I smiled and told him OK, lets just agree to disagree and since it looked like he was going to get to
Heaven before me, when he gets there and finds out I am not saved anymore, he can come tell me in a dream. Seriously, his alarm went off, his breathing got labored, I was afraid I had killed him before his time! But, it has been five days and he hasn't come to me in a dream yet so, I'll take that as a good sign, LOL!

Only God knows the real truth, but according to the Catholic teaching, he is in Heaven right now, and I'll be able to see him again one day. What hurts is he thought I'm going to Hell  just because I am Catholic. So many people in various denominations believe the same thing and the reason is because someone somewhere along the line came up with a different interpretation of the scriptures than what the Catholics or Lutherans believed. And low and behold several hundred years later, there are over thirty eight thousand (documented) different protestant denominations in this country alone.

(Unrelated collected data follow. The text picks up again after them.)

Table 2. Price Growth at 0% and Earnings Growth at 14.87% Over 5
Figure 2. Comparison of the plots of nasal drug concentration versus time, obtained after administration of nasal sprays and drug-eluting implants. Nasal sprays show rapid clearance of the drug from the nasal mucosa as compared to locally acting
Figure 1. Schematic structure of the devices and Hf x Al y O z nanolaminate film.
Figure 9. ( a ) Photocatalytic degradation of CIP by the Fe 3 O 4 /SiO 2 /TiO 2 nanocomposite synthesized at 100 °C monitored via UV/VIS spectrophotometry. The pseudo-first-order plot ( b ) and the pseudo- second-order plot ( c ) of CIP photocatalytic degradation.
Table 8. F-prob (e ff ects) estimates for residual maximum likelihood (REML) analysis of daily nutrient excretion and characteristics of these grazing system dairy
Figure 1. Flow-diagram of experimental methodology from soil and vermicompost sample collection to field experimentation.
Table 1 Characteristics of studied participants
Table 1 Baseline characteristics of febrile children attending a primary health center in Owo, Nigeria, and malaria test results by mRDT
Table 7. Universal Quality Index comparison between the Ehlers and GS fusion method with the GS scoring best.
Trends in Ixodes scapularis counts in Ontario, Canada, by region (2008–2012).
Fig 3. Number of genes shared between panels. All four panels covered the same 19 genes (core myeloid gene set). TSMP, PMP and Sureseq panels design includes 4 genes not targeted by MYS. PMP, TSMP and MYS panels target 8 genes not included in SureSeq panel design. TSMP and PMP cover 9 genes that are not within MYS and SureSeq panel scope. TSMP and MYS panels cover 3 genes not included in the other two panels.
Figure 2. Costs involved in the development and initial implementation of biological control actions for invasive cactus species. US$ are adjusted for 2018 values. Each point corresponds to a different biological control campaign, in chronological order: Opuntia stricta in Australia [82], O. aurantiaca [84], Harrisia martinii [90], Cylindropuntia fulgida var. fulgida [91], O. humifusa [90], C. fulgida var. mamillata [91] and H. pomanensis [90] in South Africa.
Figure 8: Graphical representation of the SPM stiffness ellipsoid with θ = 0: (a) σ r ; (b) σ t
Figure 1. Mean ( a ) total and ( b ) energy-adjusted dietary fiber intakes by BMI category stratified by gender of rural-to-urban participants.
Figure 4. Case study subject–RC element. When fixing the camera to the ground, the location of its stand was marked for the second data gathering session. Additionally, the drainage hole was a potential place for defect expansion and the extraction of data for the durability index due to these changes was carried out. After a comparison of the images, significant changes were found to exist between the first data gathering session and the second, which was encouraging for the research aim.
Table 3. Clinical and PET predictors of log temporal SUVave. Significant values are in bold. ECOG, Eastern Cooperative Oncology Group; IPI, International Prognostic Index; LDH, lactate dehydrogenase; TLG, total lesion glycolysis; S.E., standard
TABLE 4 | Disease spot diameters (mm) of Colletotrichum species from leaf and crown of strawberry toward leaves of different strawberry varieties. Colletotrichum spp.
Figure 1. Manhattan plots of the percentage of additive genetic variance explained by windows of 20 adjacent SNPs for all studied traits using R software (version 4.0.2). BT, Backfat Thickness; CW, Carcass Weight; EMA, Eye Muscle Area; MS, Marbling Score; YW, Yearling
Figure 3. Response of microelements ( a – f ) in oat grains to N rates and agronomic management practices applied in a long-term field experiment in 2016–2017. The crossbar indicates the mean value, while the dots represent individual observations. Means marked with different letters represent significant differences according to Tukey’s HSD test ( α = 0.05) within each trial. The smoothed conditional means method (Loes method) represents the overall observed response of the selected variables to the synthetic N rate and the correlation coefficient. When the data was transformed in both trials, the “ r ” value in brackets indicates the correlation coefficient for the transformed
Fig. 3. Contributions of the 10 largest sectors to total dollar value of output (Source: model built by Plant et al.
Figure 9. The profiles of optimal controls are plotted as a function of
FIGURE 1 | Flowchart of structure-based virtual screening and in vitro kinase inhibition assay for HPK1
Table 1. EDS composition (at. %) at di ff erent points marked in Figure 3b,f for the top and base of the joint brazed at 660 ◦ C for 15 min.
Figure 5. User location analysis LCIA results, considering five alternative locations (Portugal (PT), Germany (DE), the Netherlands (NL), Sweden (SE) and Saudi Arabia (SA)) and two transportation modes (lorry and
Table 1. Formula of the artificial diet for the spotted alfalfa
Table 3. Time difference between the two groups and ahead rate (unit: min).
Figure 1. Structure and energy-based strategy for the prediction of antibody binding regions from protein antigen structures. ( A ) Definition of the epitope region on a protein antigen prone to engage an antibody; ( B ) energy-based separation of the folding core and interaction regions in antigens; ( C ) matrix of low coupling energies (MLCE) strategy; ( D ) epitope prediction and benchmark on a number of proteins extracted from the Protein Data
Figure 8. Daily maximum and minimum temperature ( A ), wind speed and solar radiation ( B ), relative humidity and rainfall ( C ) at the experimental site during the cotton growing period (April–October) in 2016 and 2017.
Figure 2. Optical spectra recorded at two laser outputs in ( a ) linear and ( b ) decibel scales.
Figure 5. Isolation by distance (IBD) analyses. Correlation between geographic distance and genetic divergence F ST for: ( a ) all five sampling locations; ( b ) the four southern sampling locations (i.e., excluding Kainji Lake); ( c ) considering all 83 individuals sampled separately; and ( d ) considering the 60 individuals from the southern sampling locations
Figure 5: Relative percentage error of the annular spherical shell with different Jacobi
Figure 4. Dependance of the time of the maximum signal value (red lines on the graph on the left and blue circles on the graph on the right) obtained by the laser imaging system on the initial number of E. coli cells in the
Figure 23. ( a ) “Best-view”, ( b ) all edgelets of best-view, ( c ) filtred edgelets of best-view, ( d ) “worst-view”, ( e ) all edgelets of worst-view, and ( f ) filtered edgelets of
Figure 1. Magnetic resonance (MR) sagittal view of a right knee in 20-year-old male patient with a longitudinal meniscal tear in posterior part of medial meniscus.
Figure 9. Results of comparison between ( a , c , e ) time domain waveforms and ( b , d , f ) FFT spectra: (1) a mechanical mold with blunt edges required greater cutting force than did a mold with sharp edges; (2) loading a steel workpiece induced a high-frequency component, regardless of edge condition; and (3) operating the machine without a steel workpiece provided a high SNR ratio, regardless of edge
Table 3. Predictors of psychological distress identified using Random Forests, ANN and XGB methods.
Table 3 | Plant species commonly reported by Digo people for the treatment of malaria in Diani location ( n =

And even though the Catholic Church has it's Catechism and Magisterium, we still have variables in how it's taught, because we are all human. God made us different and when changes come along, some people don't want to change how they teach or celebrate the Mass.
What is important is that we teach and celebrate it anyway. The Nicene and Apostles Creeds is our blueprint for the Church and we profess and mean it when we say "I Believe...” No matter if we disagree on how to express a thought, we all still believe we are called to serve Him, and we all still try to do our best to help those who we teach come to have faith that what we teach is true and we believe it ourselves.

I'd be losing my touch if I don't add more scripture in this post so I'll finish today with this note. This passage from Romans can be applied to our families, our jobs, our churches and schools.

9 Let love be sincere; hate what is evil, hold on to what is good;
10 love one another with mutual affection; anticipate one another in showing honor.
11 Do not grow slack in zeal, be fervent in spirit, serve the Lord.
12 Rejoice in hope, endure in affliction, persevere in prayer.
13 Contribute to the needs of the holy ones, exercise hospitality.
14 Bless those who persecute [you], bless and do not curse them.
15 Rejoice with those who rejoice, weep with those who weep.
16 Have the same regard for one another; do not be haughty but associate with the lowly; do not be wise in your own estimation.
17 Do not repay anyone evil for evil; be concerned for what is noble in the sight of all.
18 If possible, on your part, live at peace with all.
19 Beloved, do not look for revenge but leave room for the wrath; for it is written, “Vengeance is mine, I will repay, says the Lord.”
20 Rather, “if your enemy is hungry, feed him; if he is thirsty, give him something to drink; for by so doing you will heap burning coals upon his head.”
21 Do not be conquered by evil but conquer evil with good.

In closing, remember to be patient, and before condemning someone for an inadvertent offense against you, try to walk a while in his or her shoes. Life is too short to hold grudges, or complain about things that can't be changed or taken back. Forgive each other, love one another, and most importantly, don't let little things keep you from having a personal relationship with Jesus.